(Dataset Opens)
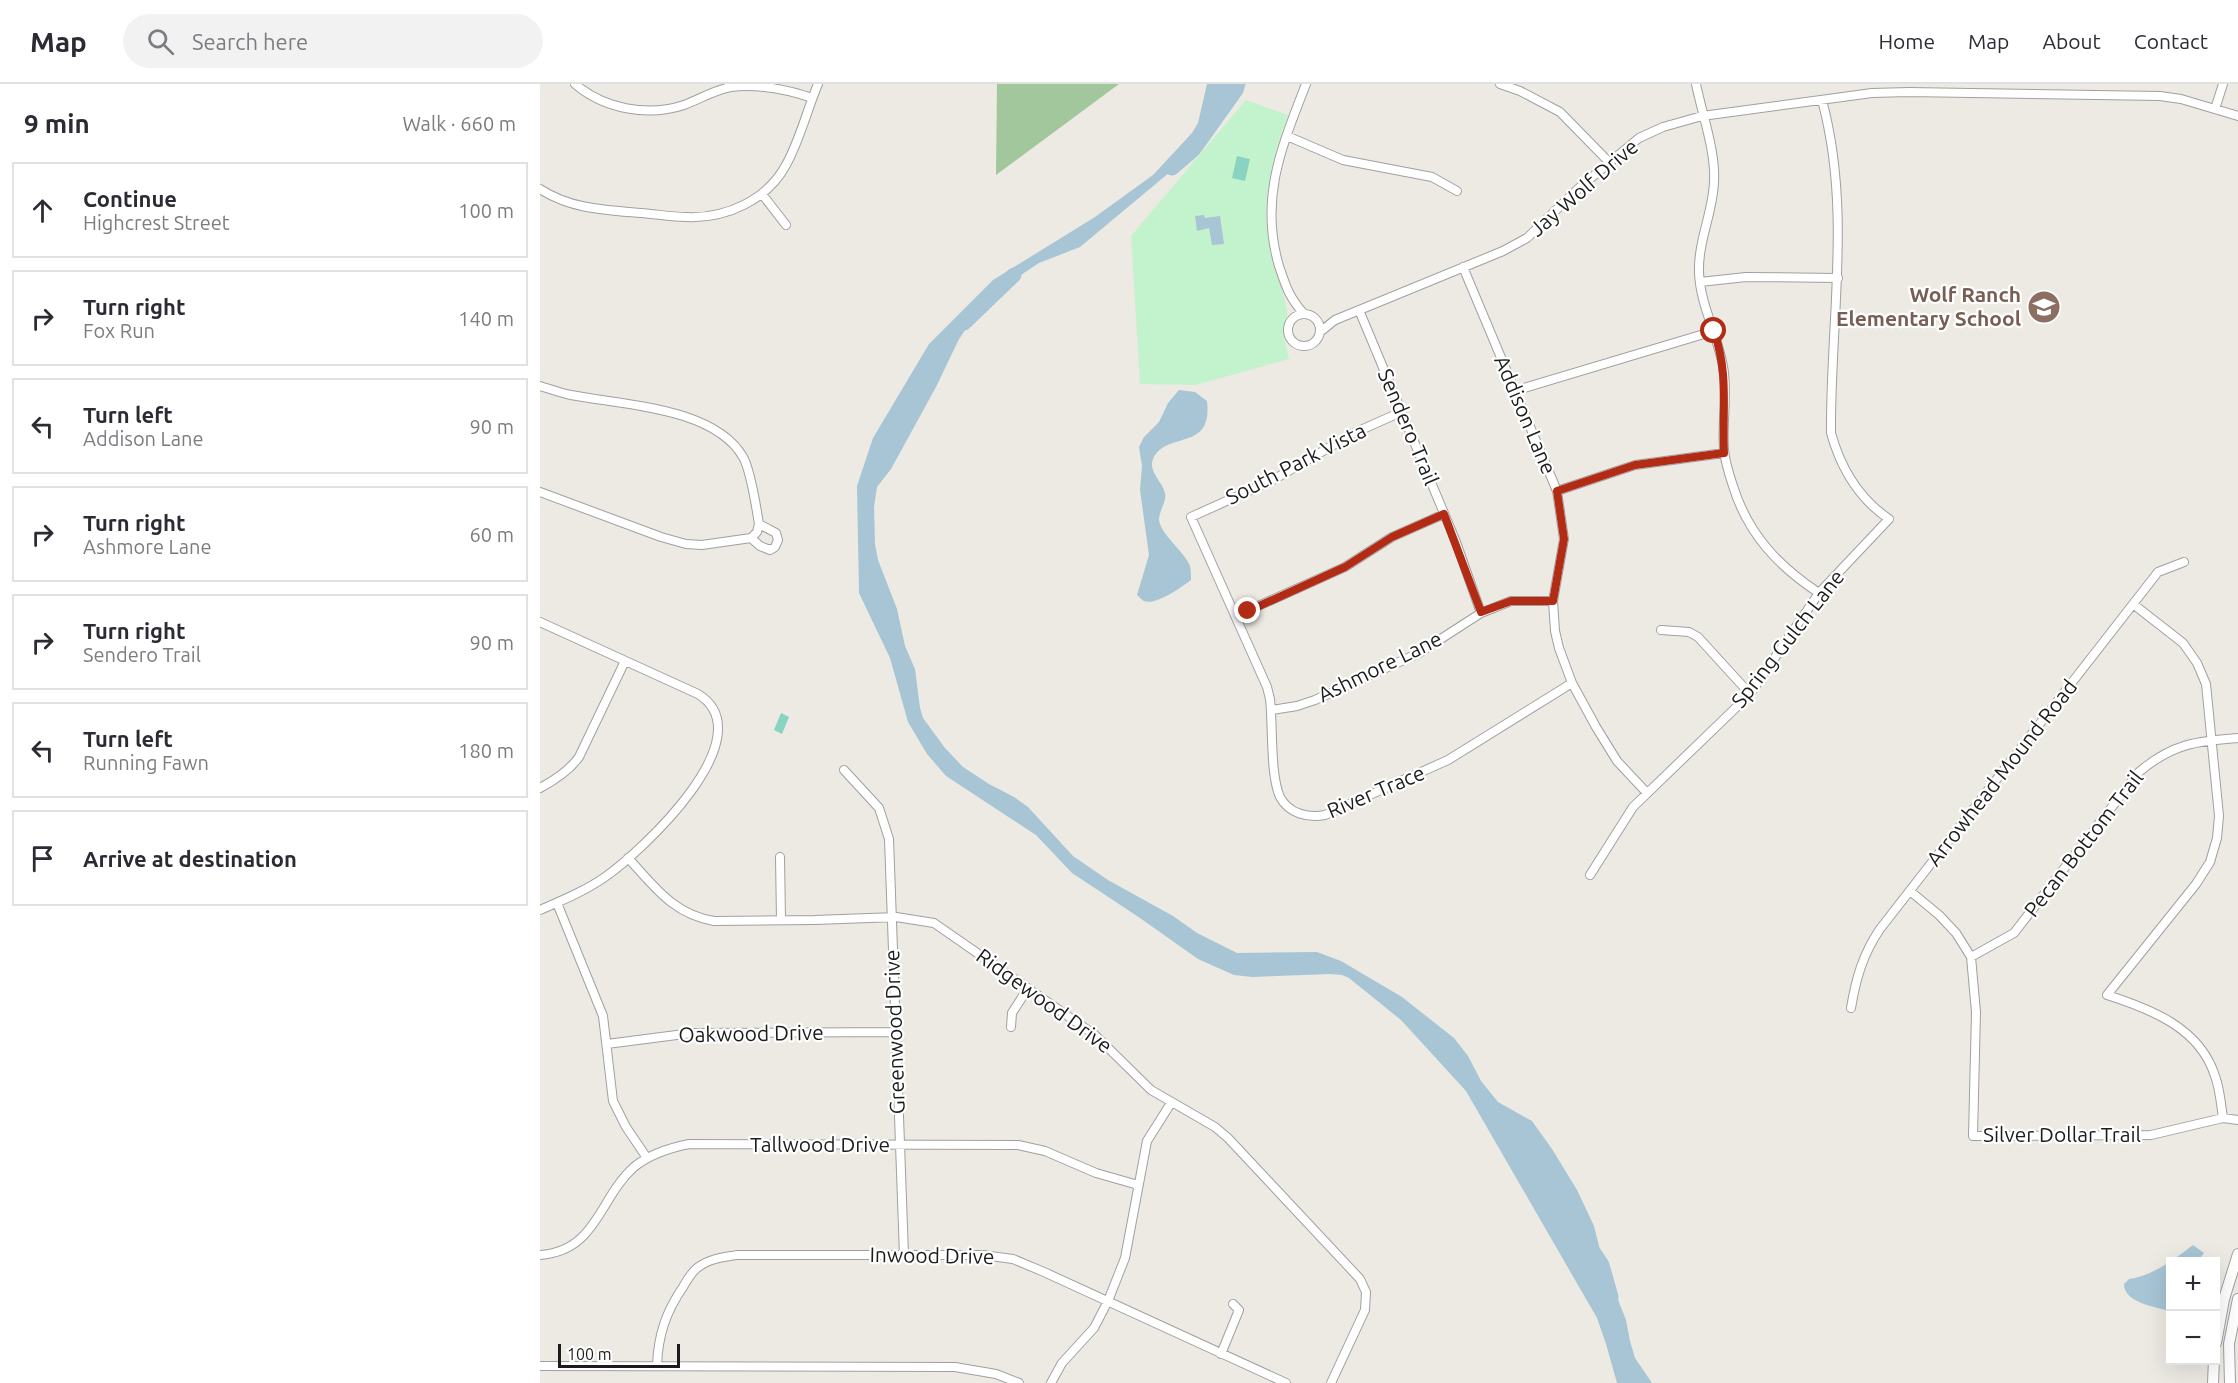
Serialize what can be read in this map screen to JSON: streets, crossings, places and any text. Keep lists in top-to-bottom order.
{
  "streets": {
    "street": [
      "Jay Wolf Drive",
      "Addison Lane",
      "Sendero Trail",
      "South Park Vista",
      "Spring Gulch Lane",
      "Ashmore Lane",
      "Arrowhead Mound Road",
      "River Trace",
      "Pecan Bottom Trail",
      "Ridgewood Drive",
      "Greenwood Drive",
      "Oakwood Drive",
      "Silver Dollar Trail",
      "Tallwood Drive",
      "Inwood Drive"
    ]
  },
  "crossings": [
    ["Jay Wolf Drive", "Addison Lane"],
    ["Jay Wolf Drive", "Sendero Trail"],
    ["Jay Wolf Drive", "Spring Gulch Lane"],
    ["Addison Lane", "Spring Gulch Lane"],
    ["Addison Lane", "Ashmore Lane"],
    ["Addison Lane", "River Trace"],
    ["Sendero Trail", "South Park Vista"],
    ["Sendero Trail", "Ashmore Lane"],
    ["South Park Vista", "River Trace"],
    ["Ashmore Lane", "River Trace"],
    ["Arrowhead Mound Road", "Silver Dollar Trail"],
    ["Pecan Bottom Trail", "Silver Dollar Trail"],
    ["Ridgewood Drive", "Greenwood Drive"],
    ["Greenwood Drive", "Oakwood Drive"],
    ["Greenwood Drive", "Tallwood Drive"],
    ["Greenwood Drive", "Inwood Drive"]
  ],
  "places": {
    "school or university": ["Wolf Ranch Elementary School"]
  },
  "scale_bar": "100 m",
  "page": {
    "header": "Map",
    "search": "Search here",
    "nav": [
      "Home",
      "Map",
      "About",
      "Contact"
    ],
    "heading": ["9 min", "Walk · 660 m"],
    "list": [
      ["Continue", "Highcrest Street", "100 m"],
      ["Turn right", "Fox Run", "140 m"],
      ["Turn left", "Addison Lane", "90 m"],
      ["Turn right", "Ashmore Lane", "60 m"],
      ["Turn right", "Sendero Trail", "90 m"],
      ["Turn left", "Running Fawn", "180 m"],
      "Arrive at destination"
    ],
    "map_buttons": ["+", "−"],
    "scale": "100 m"
  }
}
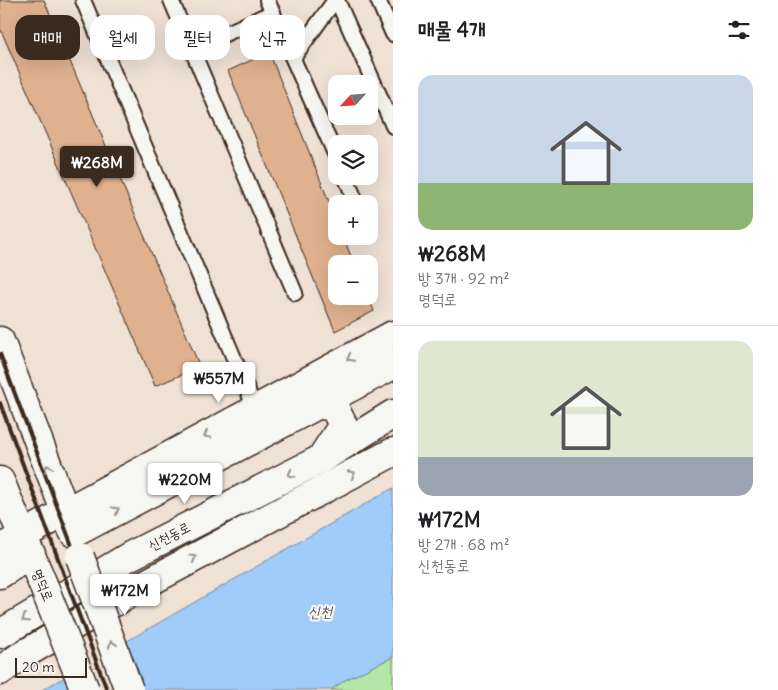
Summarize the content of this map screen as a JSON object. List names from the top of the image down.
{
  "streets": {
    "main road": ["신천동로", "명덕로"]
  },
  "water": ["신천"],
  "scale_bar": "20 m",
  "north": "bottom left",
  "page": {
    "heading": "매물 4개",
    "chip": [
      "매매",
      "월세",
      "필터",
      "신규"
    ],
    "list": [
      {
        "name": "₩268M",
        "note": "방 3개 · 92 m² · 명덕로"
      },
      {
        "name": "₩172M",
        "note": "방 2개 · 68 m² · 신천동로"
      }
    ],
    "map_buttons": ["+", "−"],
    "price": [
      "₩268M",
      "₩557M",
      "₩220M",
      "₩172M"
    ],
    "scale": "20 m"
  }
}
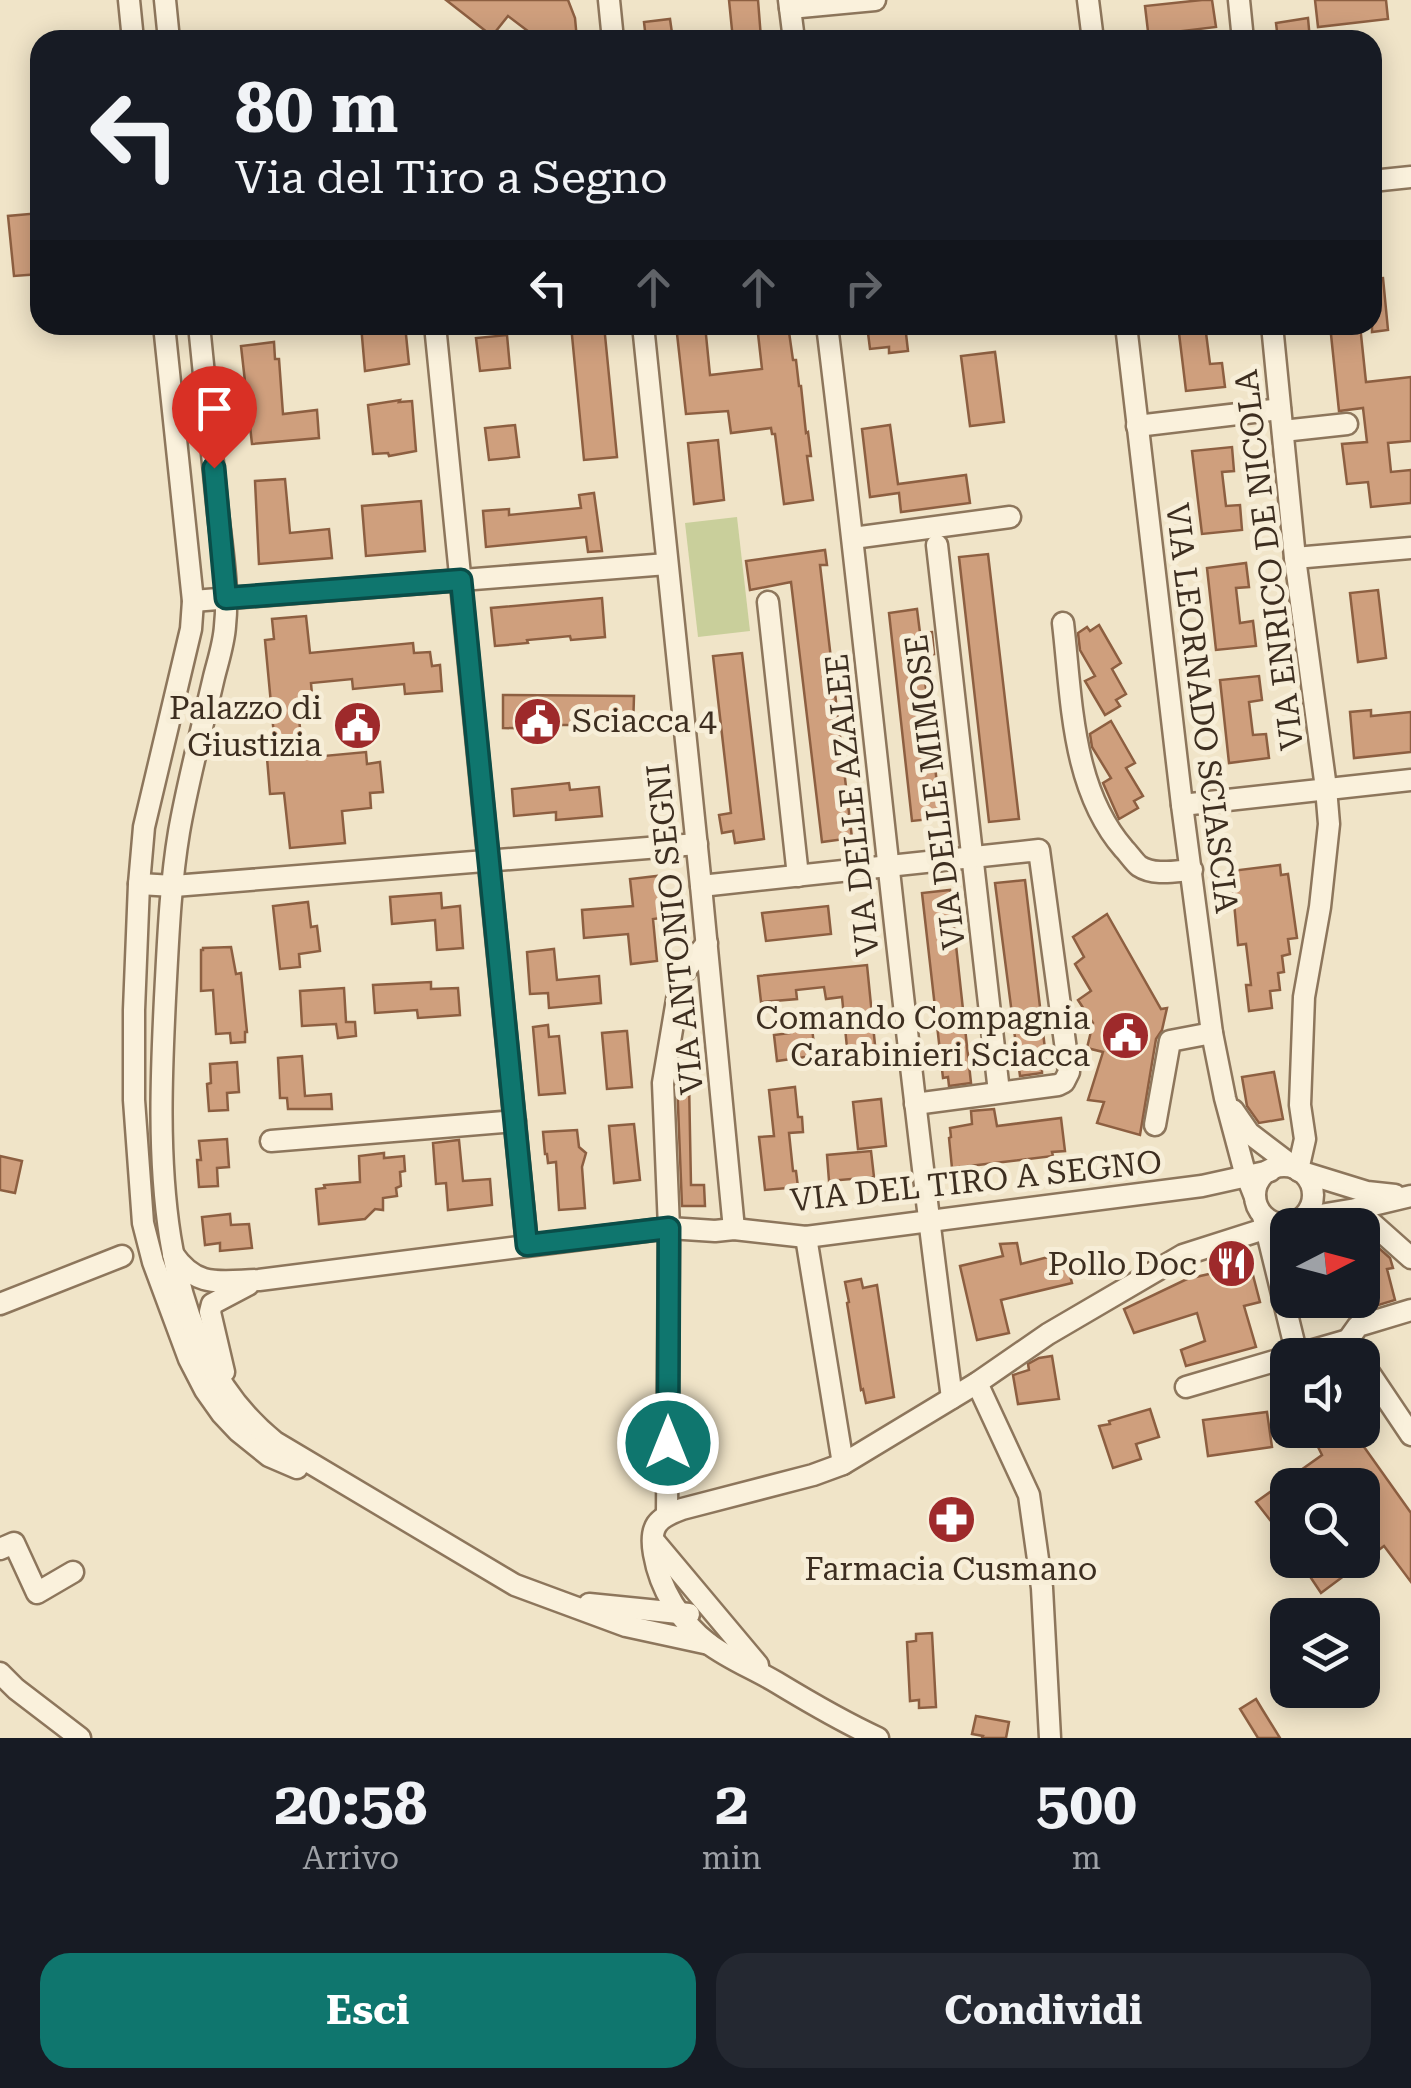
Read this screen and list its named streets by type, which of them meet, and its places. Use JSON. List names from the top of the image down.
{
  "streets": {
    "street": [
      "VIA ENRICO DE NICOLA",
      "VIA LEORNADO SCIASCIA",
      "VIA DELLE MIMOSE",
      "VIA DELLE AZALEE",
      "VIA ANTONIO SEGNI",
      "VIA DEL TIRO A SEGNO"
    ]
  },
  "crossings": [
    ["VIA LEORNADO SCIASCIA", "VIA DEL TIRO A SEGNO"],
    ["VIA DELLE AZALEE", "VIA DEL TIRO A SEGNO"],
    ["VIA ANTONIO SEGNI", "VIA DEL TIRO A SEGNO"]
  ],
  "places": {
    "public building": ["Sciacca 4", "Palazzo di Giustizia", "Comando Compagnia Carabinieri Sciacca"],
    "restaurant": ["Pollo Doc"],
    "pharmacy": ["Farmacia Cusmano"]
  },
  "north": "right",
  "page": {
    "turn": ["80 m", "Via del Tiro a Segno"],
    "eta": [
      "20:58",
      "Arrivo",
      "2",
      "min",
      "500",
      "m"
    ],
    "buttons": ["Esci", "Condividi"]
  }
}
(Dataset Closes)
* Problem description
Examine the records above and state the number of lines that include "right", with no further text.

* Problem solution
4